Whereas single parents in the UK in the late 20th century endured high rates of unemployment and poverty, effectively abandoned by the State, those in Sweden experienced the reverse. Many working on gender mainstreaming looked to Sweden for models of parent/care employment and welfare policies to effect structural change. Now however, both countries have experienced significant shifts. Under austerity in the UK single parents are more likely to be employed, yet trapped within a pernicious intersection of welfare and employment policies leaving families vulnerable to deprivation, so regulated and controlled they have little time to care for children. Those not in employment, are more likely to be sanctioned and made homeless, especially those with children under five.

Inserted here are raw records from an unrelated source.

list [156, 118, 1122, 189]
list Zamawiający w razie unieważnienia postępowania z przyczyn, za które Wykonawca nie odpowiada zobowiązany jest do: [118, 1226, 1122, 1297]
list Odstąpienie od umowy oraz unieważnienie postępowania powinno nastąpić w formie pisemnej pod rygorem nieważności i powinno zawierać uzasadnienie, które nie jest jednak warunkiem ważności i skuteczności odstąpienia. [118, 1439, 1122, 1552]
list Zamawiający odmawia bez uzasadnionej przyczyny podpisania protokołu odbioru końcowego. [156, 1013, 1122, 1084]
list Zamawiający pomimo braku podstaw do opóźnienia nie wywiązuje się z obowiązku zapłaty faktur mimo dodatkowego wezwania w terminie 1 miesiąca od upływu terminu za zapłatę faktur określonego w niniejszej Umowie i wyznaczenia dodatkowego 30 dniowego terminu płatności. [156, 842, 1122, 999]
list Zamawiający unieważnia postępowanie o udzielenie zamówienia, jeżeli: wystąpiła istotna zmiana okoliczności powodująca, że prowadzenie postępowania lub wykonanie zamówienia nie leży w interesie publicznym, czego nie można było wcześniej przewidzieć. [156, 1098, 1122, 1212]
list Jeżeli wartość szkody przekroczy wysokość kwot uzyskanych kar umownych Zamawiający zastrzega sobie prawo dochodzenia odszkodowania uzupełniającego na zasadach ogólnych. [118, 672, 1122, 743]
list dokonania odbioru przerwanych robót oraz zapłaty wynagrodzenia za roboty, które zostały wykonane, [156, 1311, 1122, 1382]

Now new patterns are emerging in Sweden in an increasingly unequal society. Since the late 1990’s fiscal crisis, and in spite of a history of gender equality policies, inequalities between single and dual-parent families have increased. Policies assume a ‘dual earner/dual carer family model’, with an ever-increasing blind spot to social and economic constraints experienced by single parents, especially new migrants. Swedish research studies now identify single mothers as disadvantaged, insufficiently safeguarded by the welfare system. Migrant single mothers are the most marginalized, abandoned on benefits for long periods of time, particularly vulnerable to absolute poverty.
The impact of persistent intersectional inequalities by reason of class, gender and ethnicity places single parents on the margins in both Sweden and the UK. This paper considers how gender mainstreaming can, and must address intersectional discriminations.